Friday, October 18, 2013

Mesos: The Datacenter is the Computer

The data center is the computer. The pendulum is swinging. Traditional cloud and virtualization level resource management in the data center are no longer good enough to efficiently manage the growing demands for computing services needed in the enterprise. The answer for this challenge, to offer more compute and storage services more efficiently, are solutions such as Mesos and YARN. These emerging cluster management platforms are the next evolution for fine grained and efficient resource management of your data center infrastructure and services. As the need for more processing and storage grows, solutions like YARN and Mesos take center stage.

Big Data, mobile, and cloud computing have driven a tremendous amount of growth and innovation, but the byproduct has been more and more computing infrastructure needed to service the growth and manage the explosion of data. This has especially been the case as we have moved to using more clustered commodity hardware and distributed storage. You now have start-ups and smaller companies managing complex multi-node computing infrastructure for things like Hadoop, real-time event streaming, social graphs as well as for managing established core services like data warehousing, ETL and batch processing. All this has put a lot of demands in order to effectively manage and administrator a dynamic hardware computing environment and in many cases it has created isolated silos of resources dedicated to different tasks, for example, your Hadoop cluster is separate from your application services, database servers and legacy batch processing. This does not scale and it not cost effective.

These silos have created inefficiencies within that data center and the enterprise environment. For example, if your Hadoop cluster of 10 nodes is running only 70% of the time at maximum capacity, what are those 10 nodes doing the other 30% of the time? Same can be said for the other services running in the data center. Unless you can treat your entire data center as one shared cluster of resources, you will have inefficiencies and as the number of nodes and services you are managing grows, these inefficiencies will only increase. This is were solutions like Mesos can step in and give your applications and services one holistic view of your computing infrastructure. By using Mesos, you can reduce costs and more efficiently utilize the hardware and storage resources you already have and it allows you to grow more incrementally as more resources are needed.

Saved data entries
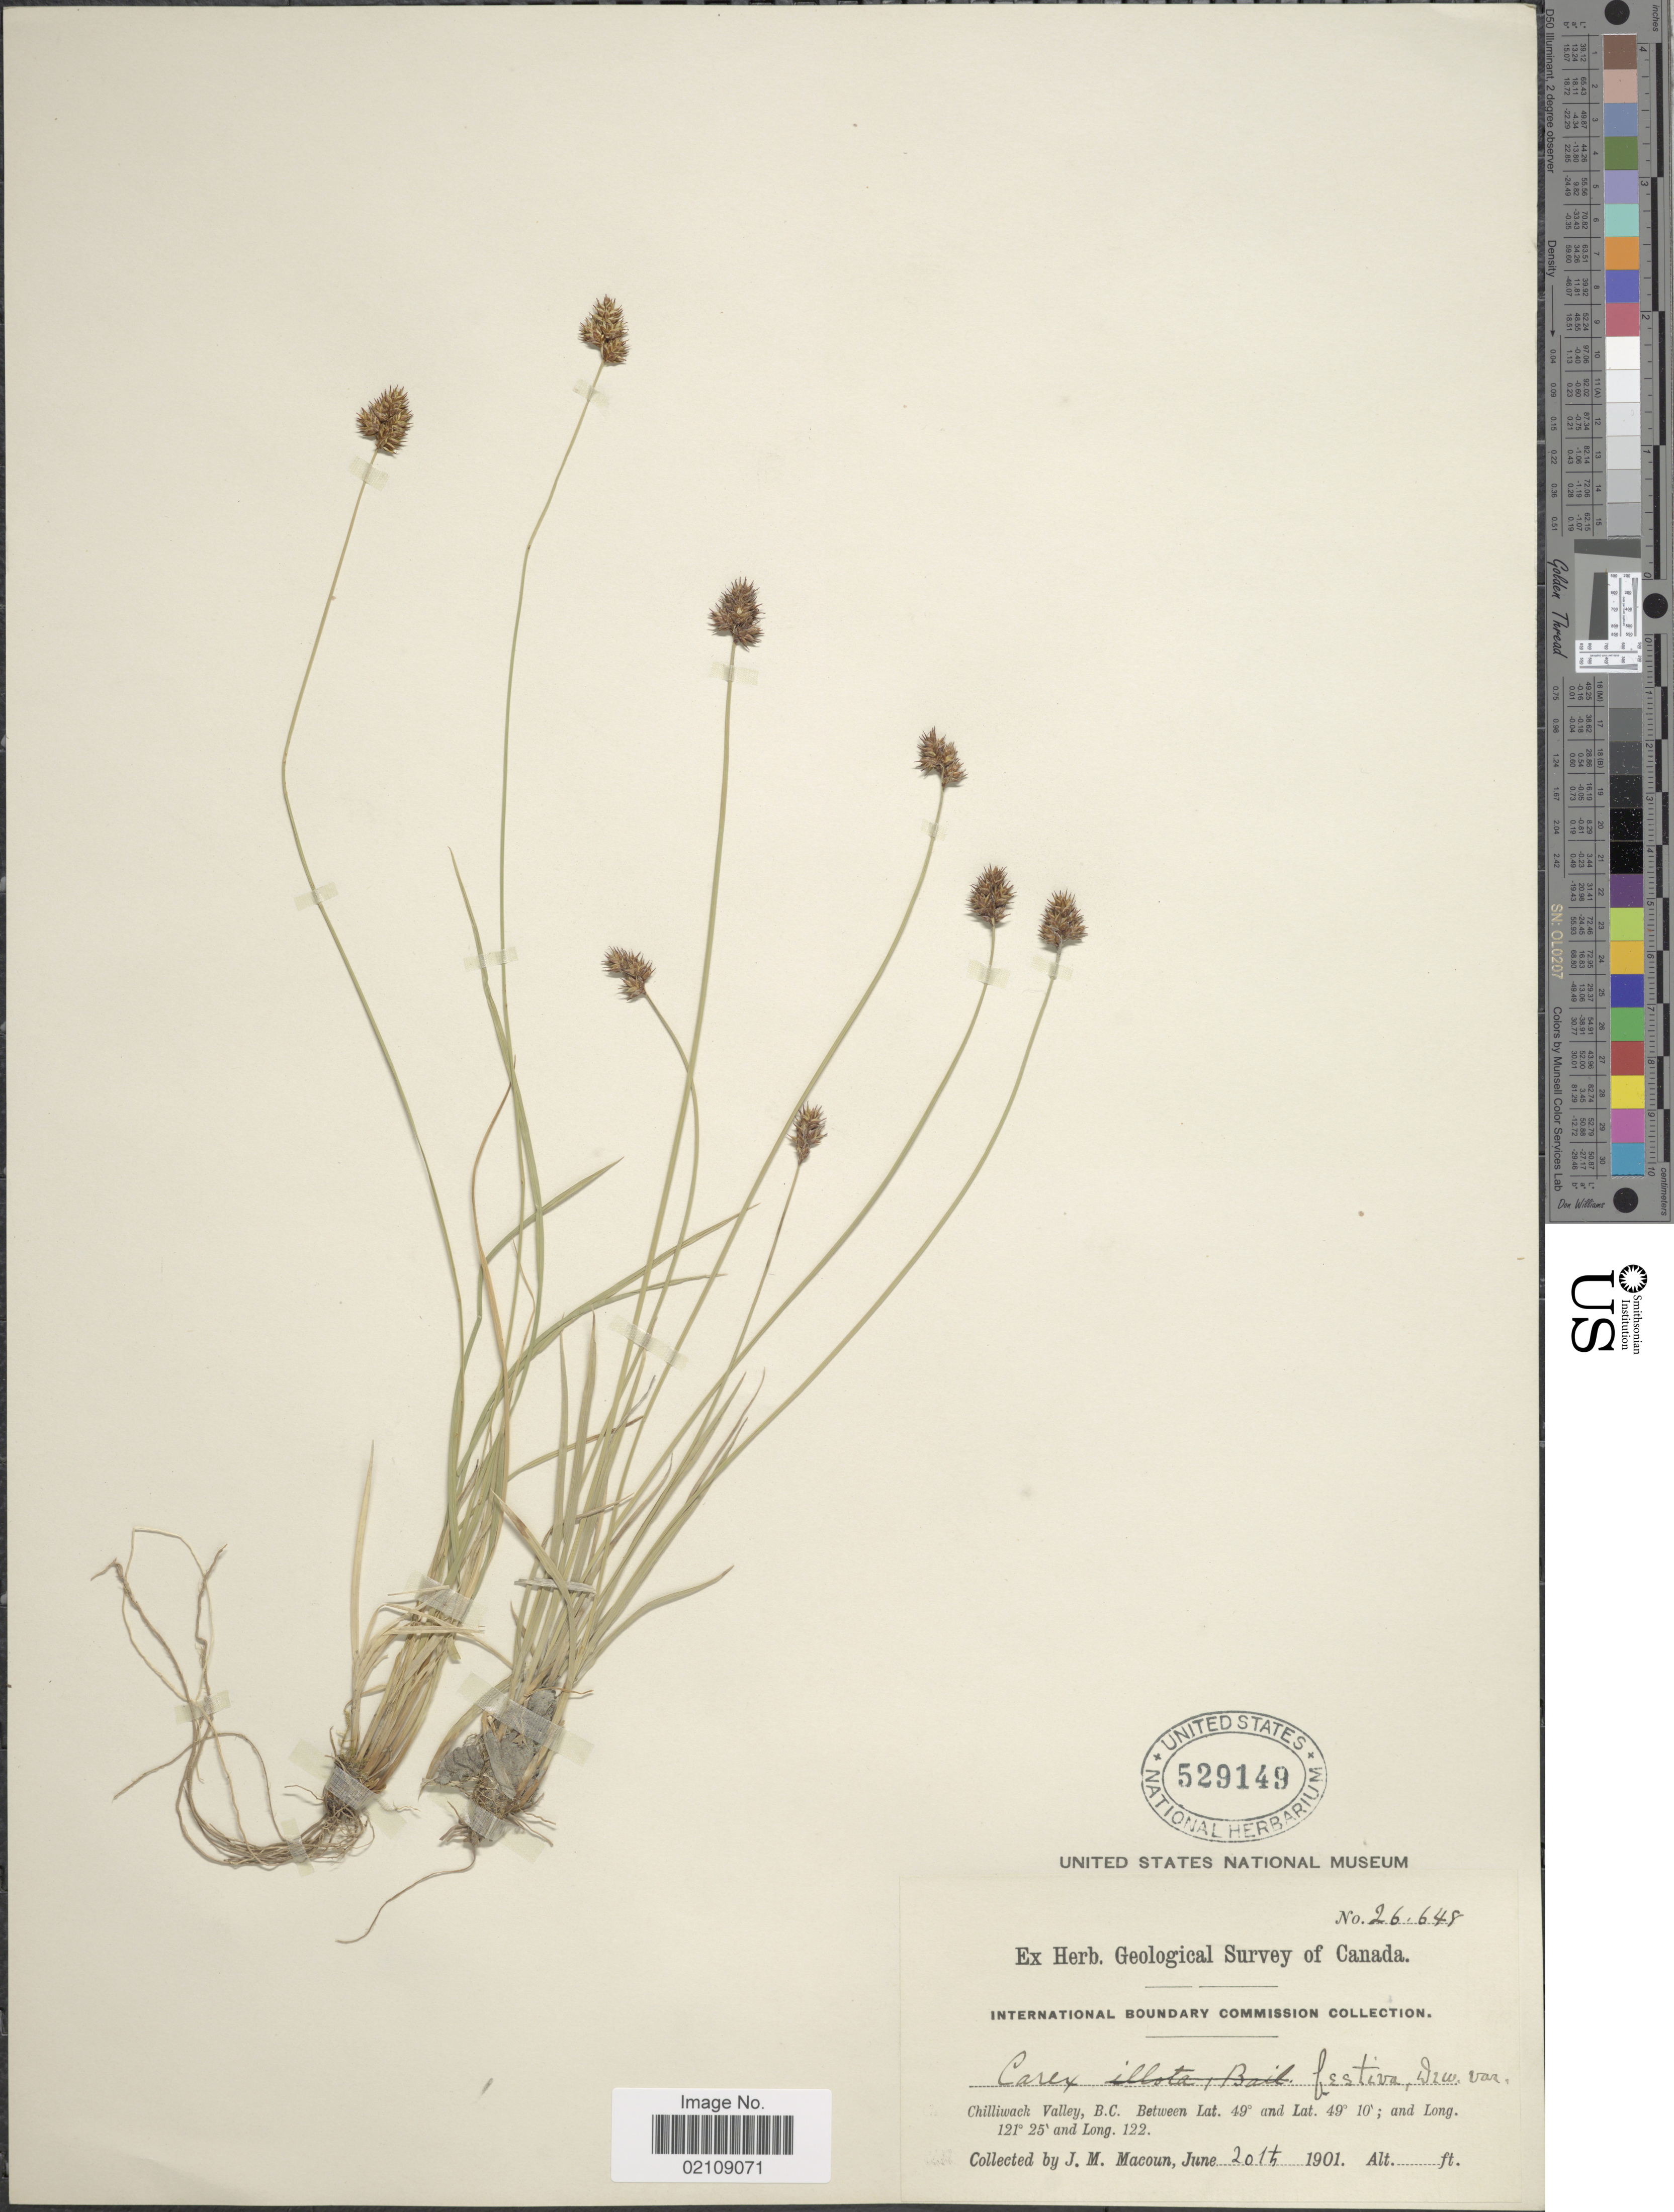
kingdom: Plantae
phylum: Tracheophyta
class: Liliopsida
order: Poales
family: Cyperaceae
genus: Carex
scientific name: Carex olympica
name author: Mack.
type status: Isosyntype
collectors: J. M. Macoun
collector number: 26648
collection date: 1901-06-20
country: Canada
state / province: British Columbia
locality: Chilliwack Valley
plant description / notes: Potential type of Carex olympica Mack. Specimen retrieved from general collection and stored at Type Register.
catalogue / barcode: US 529149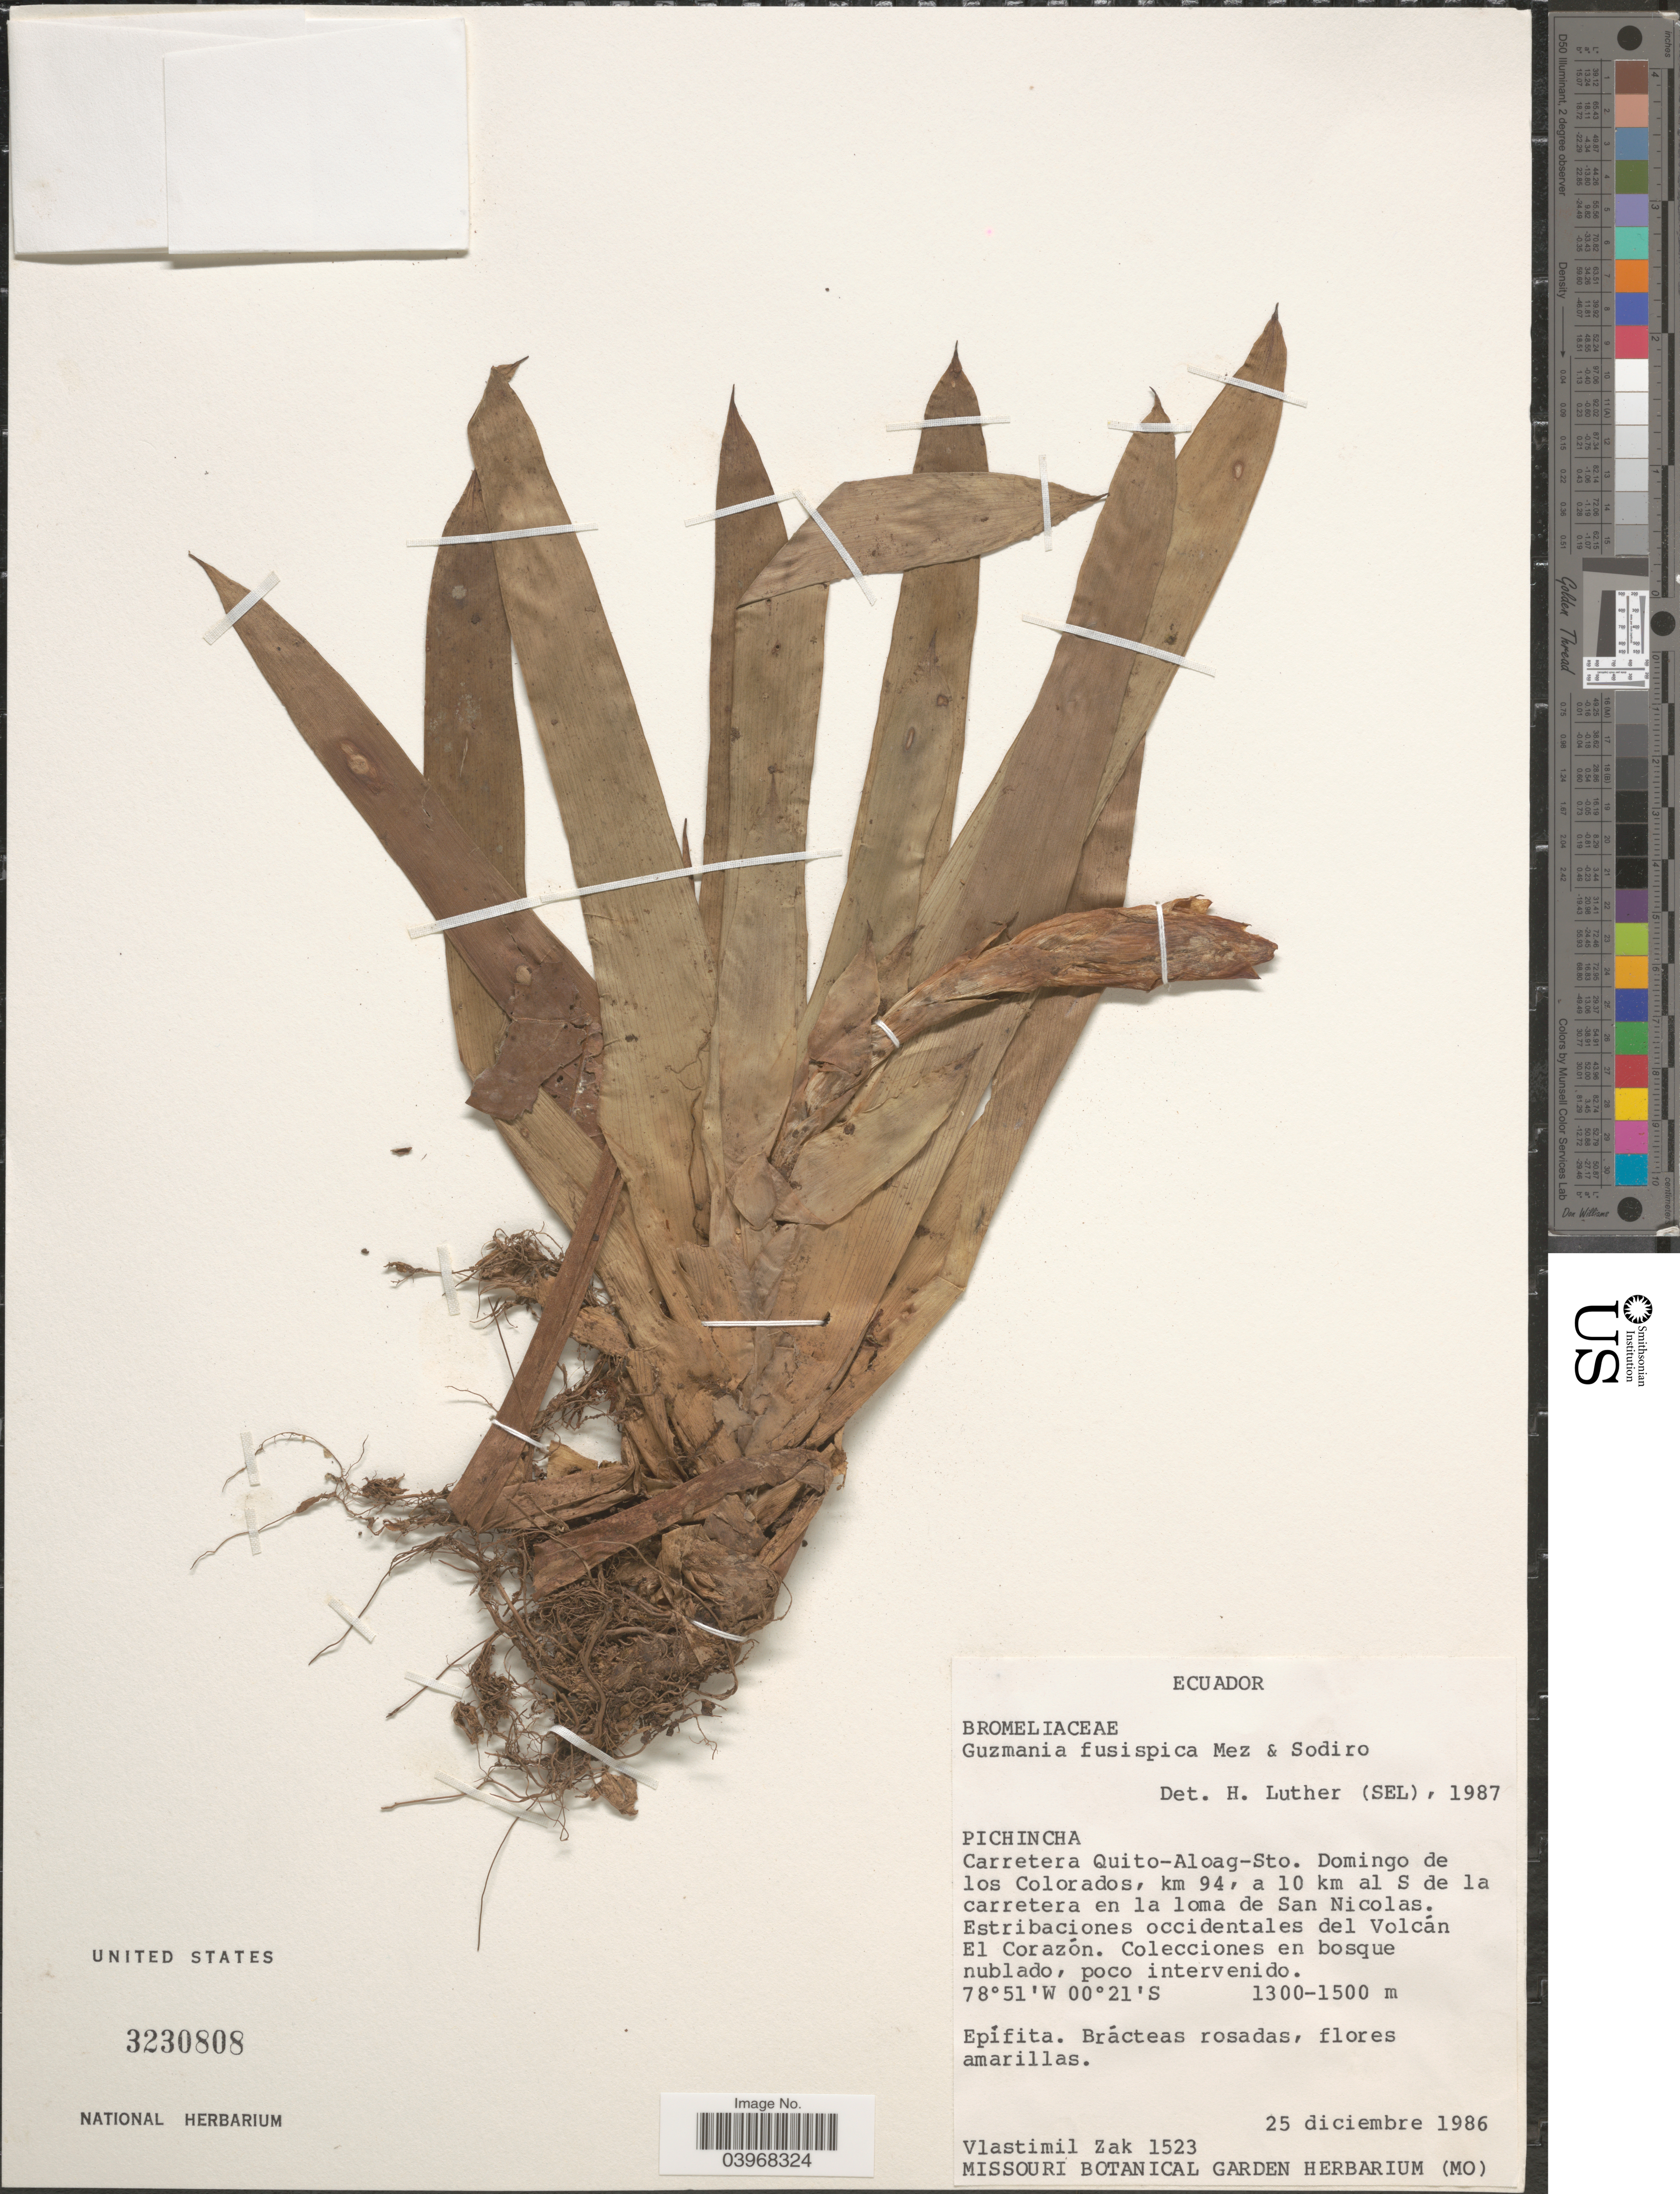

Problem details —
Transcribe the Mesos post word for word from "Friday, October 18, 2013" up to and including "take center stage.".

Output for this task —
Friday, October 18, 2013

Mesos: The Datacenter is the Computer

The data center is the computer. The pendulum is swinging. Traditional cloud and virtualization level resource management in the data center are no longer good enough to efficiently manage the growing demands for computing services needed in the enterprise. The answer for this challenge, to offer more compute and storage services more efficiently, are solutions such as Mesos and YARN. These emerging cluster management platforms are the next evolution for fine grained and efficient resource management of your data center infrastructure and services. As the need for more processing and storage grows, solutions like YARN and Mesos take center stage.